### SELECTED EXCERPT
┄┄┄┄┄┄┄┄┄┄

Revenge (Review)

Can You Guess What Revenge is About?

Personally, I think no one does revenge movies like the Koreans. However, the French certainly gave it one hell of a shot with this dark and twisted film called, well, Revenge. There are a lot of things that this movie manages to get right, but it feels like a tale that’s been told one too many times and doesn’t feel like it brings enough originality to make it really stand out. Still, as blood-soaked horror movies go, Revenge is a pretty damn good one.

Director Coralie Fargeat brings us a brutal film about a woman’s struggle to survive against three predatory men. At the center of the story is Matilda Lutz as Jen, a seemingly professional mistress working for a wealthy Frenchman taking a holiday with some of his buddies. From the beginning, it’s clear that Jen is nothing more than an object to her disgusting male counterparts (Vincent Colombe, Guillaume Bouchède, and Kevin Janssens), something that she doesn’t object to at first, but things slowly start to go too far. When Jen finally stands her ground against one of the hairy upright pigs they do what any typical misogynist would do and leave her for dead in the desert. The problem is that leaving people for dead in movies often comes back to bite you on the ass…

Revenge
She doesn’t really seem like such a bad ass in the beginning.

Ever since Kill Bill, there’s been an obsession with drenching beautiful women in blood and battering them to make them seem strong and powerful on the big screen. It’s certainly worked for a few films like The Descent, You’re Next, and Atomic Blonde, and to a certain extent it works for Revenge. However, it seems excessive and almost gratuitous at certain parts. It’s understandable that Jen is meant to be a force of nature turning back on those who wronged her, but at a certain point, blood loss becomes a serious concern. There are even rumors are that the production crew used so much fake blood that they would often run out of it on set. Needless to say, Revenge is definitely a gory, revenge-driven horror film that ensures the heroes victims suffer much more than she does.  

I have to give some serious credit to Matilda Lutz who turns in a jaw-dropping performance. She sells the idea that she has an indomitable spirit with every fiber of her being, which is a complete 180 from how she starts the film out. The sequences where she performance field surgery on herself in order to survive will make audiences absolutely cringe even though it doesn’t show anything too disturbing. Instead, Coralie Fargeat relies on Lutz’s reactions, screams, and wails of pain to really sell the sequences. This only makes it all the more convincing as she pursues her attackers across a desolate desert landscape.  

Then she starts to undergo a bit of a transformation.

Revenge is very much a movie about survival. On both sides of this fight are people doing everything they possibly can to save their lives. While Jen’s life is quite literally on the line, the attackers are metaphorically dead if she does make it out alive. After all, they do attempt to rape her and murder her while on vacation. Of course, it’s easy to pick a side in this fight from the get-go, but the fact that this is a down and dirty fight for survival makes it all the more enthralling to watch it unfold. Especially since Jen has an almost supernatural drive to finish what they started. In that regards, Revenge is about as hardcore and brutal as they come.

┄┄┄┄┄┄┄┄┄┄

### Stored data entries
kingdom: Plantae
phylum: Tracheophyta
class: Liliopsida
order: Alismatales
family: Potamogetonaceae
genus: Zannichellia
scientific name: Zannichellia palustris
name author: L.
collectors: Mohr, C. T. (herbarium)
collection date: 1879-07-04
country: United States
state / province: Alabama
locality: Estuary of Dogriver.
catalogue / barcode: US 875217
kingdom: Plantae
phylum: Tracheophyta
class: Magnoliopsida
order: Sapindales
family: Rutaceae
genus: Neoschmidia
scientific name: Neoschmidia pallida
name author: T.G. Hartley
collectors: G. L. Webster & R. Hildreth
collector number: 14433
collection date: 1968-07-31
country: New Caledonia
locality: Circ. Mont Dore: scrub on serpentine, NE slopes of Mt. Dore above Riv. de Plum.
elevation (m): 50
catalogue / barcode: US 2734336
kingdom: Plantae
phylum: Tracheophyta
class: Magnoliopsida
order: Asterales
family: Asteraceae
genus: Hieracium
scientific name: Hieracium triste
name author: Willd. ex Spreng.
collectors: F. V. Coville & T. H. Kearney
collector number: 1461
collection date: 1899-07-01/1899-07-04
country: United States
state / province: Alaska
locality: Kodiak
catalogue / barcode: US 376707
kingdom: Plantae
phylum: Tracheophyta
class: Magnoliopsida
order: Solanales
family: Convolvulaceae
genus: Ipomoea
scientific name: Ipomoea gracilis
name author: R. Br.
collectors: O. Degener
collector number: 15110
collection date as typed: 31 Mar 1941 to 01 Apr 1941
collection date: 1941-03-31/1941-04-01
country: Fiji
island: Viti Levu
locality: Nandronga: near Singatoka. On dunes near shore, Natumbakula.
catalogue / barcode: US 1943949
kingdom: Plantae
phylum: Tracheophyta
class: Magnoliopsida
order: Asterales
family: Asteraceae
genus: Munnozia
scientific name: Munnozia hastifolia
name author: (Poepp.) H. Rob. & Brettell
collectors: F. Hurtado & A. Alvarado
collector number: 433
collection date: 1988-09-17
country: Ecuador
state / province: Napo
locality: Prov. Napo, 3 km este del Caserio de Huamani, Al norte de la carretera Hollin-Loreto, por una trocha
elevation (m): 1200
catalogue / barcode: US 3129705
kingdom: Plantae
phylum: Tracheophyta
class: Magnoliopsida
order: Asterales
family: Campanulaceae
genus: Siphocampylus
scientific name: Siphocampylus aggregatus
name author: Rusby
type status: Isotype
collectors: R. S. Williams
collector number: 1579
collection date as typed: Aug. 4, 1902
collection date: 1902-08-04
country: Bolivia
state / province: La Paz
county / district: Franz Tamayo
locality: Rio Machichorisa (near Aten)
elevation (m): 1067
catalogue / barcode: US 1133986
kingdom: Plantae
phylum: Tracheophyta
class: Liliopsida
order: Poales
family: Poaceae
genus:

┄┄┄┄┄┄┄┄┄┄

### PROBLEM DETAILS
Answer these questions from the film review:
(a) Who directed Revenge?
(b) What rumor does the review mention about the production crew's use of fake blood?
(c) According to the review, Revenge is very much a movie about what?
The listing is separate material and has no connection to the film review.

### SOLVED PROBLEM
(a) Coralie Fargeat
(b) They used so much fake blood that they would often run out of it on set.
(c) Survival